*** Opening GIVEN DATA ***
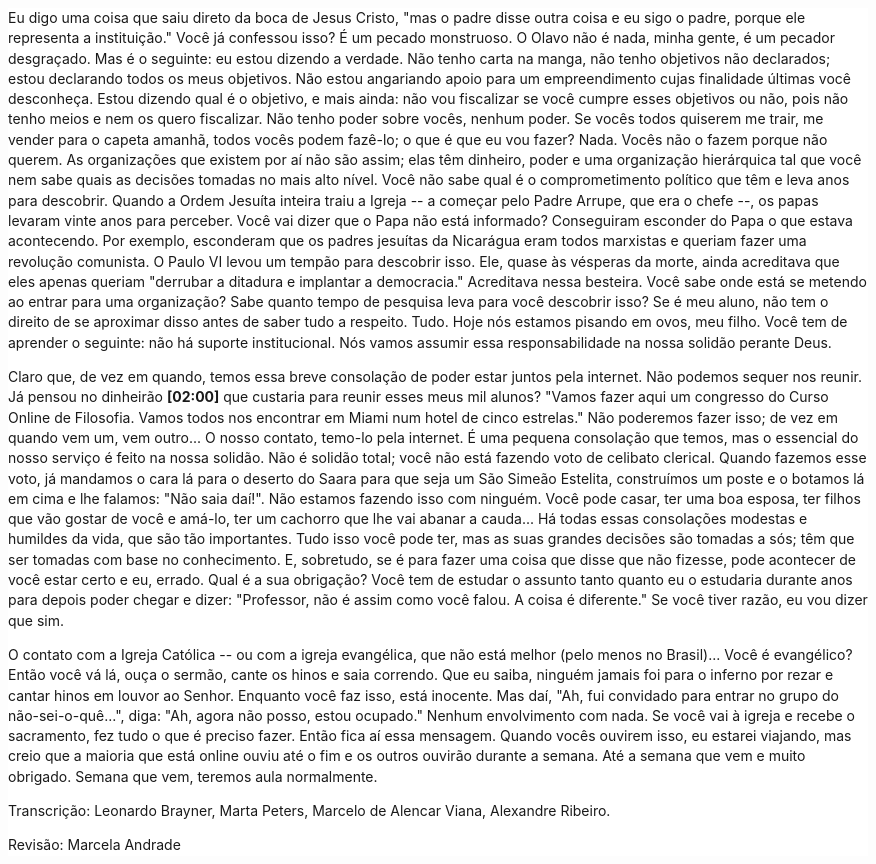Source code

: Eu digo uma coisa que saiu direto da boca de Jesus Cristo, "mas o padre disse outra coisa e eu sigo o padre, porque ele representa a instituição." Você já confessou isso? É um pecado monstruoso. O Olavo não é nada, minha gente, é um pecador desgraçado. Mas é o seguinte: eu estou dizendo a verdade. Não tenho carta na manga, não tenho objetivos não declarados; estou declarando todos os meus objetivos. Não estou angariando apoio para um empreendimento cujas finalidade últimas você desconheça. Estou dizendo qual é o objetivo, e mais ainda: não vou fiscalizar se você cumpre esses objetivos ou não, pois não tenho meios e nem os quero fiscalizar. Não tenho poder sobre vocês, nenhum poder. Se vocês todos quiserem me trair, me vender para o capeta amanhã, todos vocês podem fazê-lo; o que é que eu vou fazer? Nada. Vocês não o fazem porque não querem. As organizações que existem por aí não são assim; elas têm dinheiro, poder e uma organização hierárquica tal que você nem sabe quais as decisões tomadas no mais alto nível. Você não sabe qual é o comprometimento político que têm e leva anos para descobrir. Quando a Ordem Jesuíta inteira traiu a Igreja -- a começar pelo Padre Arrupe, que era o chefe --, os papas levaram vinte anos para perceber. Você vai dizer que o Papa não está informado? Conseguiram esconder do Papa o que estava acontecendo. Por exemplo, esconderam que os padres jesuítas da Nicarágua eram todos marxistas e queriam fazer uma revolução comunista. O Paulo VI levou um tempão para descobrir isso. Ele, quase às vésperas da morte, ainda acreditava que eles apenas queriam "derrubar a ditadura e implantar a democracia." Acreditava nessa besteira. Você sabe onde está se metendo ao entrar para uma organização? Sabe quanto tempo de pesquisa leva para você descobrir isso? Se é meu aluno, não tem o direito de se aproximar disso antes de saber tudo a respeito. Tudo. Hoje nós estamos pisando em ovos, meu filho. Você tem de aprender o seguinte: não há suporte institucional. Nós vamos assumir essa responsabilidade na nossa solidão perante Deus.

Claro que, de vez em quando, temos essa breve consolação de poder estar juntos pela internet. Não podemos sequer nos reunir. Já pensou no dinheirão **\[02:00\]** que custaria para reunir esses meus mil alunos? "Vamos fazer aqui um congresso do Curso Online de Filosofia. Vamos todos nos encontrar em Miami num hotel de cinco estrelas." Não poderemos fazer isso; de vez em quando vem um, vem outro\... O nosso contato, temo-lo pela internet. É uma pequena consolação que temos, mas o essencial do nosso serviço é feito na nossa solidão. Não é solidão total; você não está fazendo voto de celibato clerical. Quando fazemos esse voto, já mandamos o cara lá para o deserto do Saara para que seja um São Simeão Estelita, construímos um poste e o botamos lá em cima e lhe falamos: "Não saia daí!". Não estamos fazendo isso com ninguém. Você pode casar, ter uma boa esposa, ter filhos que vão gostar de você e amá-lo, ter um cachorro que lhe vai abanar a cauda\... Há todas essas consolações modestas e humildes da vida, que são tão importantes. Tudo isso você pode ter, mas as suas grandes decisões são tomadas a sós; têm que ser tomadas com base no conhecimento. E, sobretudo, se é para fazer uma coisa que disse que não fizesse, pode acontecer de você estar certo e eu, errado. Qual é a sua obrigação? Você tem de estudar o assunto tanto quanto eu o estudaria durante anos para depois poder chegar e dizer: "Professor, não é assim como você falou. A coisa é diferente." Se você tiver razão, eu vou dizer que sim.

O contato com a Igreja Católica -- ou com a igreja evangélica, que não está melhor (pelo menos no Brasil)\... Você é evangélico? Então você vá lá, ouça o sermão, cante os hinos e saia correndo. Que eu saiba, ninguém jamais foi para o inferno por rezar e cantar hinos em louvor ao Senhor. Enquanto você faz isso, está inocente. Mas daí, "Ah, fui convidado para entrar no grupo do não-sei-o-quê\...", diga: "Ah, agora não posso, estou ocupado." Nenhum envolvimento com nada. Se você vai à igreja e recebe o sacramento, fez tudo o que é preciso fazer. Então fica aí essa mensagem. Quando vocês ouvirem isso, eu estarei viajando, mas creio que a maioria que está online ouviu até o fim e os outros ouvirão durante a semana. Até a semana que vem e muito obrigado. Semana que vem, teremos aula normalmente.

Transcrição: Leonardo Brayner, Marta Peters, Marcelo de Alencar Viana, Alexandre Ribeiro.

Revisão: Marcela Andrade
*** Closing GIVEN DATA ***
*** Opening GIVEN DATA ***
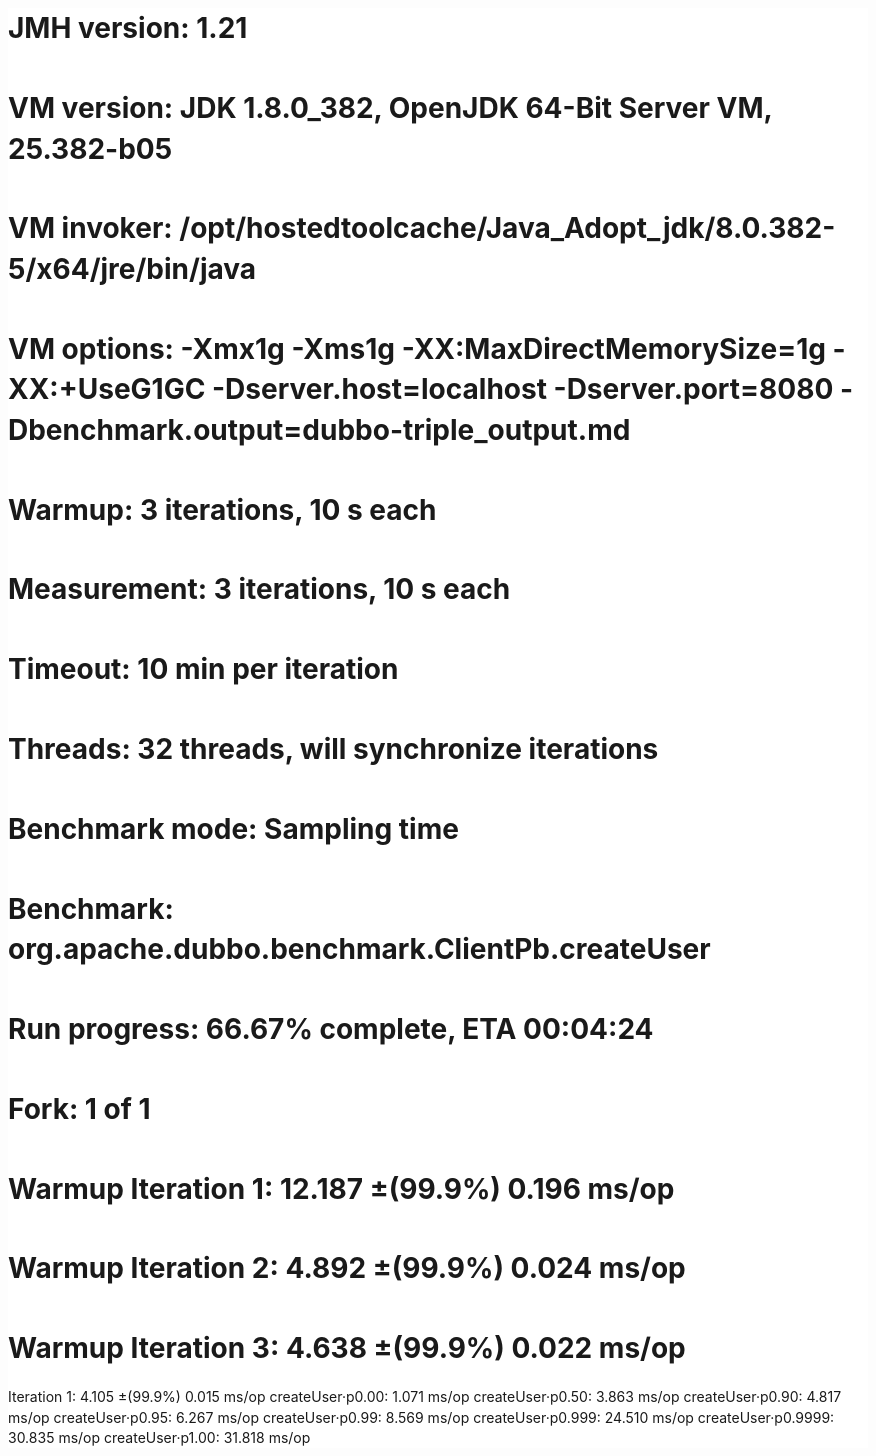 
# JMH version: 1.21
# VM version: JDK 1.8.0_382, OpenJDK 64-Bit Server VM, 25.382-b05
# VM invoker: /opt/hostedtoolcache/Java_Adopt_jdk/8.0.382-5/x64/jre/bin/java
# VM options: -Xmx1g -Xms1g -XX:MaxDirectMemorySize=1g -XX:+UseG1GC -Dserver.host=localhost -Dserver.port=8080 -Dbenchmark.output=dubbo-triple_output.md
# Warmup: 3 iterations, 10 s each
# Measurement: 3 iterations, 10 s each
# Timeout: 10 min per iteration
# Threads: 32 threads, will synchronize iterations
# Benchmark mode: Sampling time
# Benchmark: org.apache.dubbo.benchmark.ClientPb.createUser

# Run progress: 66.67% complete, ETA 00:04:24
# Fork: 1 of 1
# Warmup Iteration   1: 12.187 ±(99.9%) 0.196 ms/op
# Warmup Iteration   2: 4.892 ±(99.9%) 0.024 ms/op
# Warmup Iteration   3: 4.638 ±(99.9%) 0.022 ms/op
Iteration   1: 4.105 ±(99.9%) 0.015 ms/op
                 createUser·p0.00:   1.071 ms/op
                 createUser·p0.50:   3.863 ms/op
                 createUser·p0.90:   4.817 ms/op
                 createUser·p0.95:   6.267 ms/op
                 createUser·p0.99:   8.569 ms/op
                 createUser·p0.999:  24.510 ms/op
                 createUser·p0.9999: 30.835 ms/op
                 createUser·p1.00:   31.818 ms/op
*** Closing GIVEN DATA ***
WHAT YOU WILL DO. Which of the lines in the listing above include "Warmup"? Report each of them.

ANSWER BOX.
# Warmup: 3 iterations, 10 s each
# Warmup Iteration   1: 12.187 ±(99.9%) 0.196 ms/op
# Warmup Iteration   2: 4.892 ±(99.9%) 0.024 ms/op
# Warmup Iteration   3: 4.638 ±(99.9%) 0.022 ms/op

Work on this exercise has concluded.